- **WHAT YOU NEED TO DO**: Using the records below, locate all lines containing "samen" and return them.

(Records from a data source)
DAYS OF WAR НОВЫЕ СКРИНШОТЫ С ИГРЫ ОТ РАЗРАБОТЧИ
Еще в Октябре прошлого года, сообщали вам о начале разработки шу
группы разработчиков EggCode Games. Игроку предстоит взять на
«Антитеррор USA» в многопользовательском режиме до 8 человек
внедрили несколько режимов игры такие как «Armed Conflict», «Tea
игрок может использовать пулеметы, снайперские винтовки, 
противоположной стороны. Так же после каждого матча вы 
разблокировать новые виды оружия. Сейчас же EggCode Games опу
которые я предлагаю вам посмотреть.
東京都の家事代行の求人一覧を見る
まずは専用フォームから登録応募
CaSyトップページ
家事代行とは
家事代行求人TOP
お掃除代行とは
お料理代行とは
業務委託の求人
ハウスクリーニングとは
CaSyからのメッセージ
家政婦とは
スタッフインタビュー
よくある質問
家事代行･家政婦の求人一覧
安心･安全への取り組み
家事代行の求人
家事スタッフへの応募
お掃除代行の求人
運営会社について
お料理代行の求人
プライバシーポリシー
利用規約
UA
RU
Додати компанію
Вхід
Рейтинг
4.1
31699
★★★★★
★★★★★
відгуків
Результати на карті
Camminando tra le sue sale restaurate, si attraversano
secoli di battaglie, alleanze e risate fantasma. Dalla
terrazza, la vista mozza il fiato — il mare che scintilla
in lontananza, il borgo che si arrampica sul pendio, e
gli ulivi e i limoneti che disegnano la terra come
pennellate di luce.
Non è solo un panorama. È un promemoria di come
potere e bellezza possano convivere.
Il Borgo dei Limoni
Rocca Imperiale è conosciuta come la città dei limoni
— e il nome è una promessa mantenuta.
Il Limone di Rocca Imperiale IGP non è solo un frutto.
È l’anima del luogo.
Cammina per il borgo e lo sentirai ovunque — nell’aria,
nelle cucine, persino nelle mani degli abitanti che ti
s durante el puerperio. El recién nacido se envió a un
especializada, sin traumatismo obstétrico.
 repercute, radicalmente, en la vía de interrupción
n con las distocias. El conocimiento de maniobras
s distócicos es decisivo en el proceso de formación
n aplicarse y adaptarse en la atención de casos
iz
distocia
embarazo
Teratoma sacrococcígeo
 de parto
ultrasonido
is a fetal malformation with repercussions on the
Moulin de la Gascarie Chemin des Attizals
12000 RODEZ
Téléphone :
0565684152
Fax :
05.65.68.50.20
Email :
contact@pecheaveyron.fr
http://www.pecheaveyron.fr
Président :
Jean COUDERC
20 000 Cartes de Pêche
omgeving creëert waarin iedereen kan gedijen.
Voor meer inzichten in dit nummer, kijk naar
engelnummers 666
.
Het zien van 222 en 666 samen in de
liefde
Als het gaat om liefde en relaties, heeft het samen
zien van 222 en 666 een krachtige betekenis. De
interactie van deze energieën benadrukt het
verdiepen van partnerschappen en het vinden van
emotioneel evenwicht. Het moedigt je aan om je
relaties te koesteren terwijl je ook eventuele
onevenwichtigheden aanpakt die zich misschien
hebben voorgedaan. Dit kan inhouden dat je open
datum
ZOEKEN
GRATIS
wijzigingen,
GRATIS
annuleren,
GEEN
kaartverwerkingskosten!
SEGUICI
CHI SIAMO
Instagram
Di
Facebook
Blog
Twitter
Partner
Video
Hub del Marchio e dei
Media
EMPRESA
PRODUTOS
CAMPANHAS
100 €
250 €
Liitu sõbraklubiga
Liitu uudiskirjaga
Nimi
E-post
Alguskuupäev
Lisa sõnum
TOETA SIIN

- **SOLUTION TO THIS TASK**:
Het zien van 222 en 666 samen in de
Als het gaat om liefde en relaties, heeft het samen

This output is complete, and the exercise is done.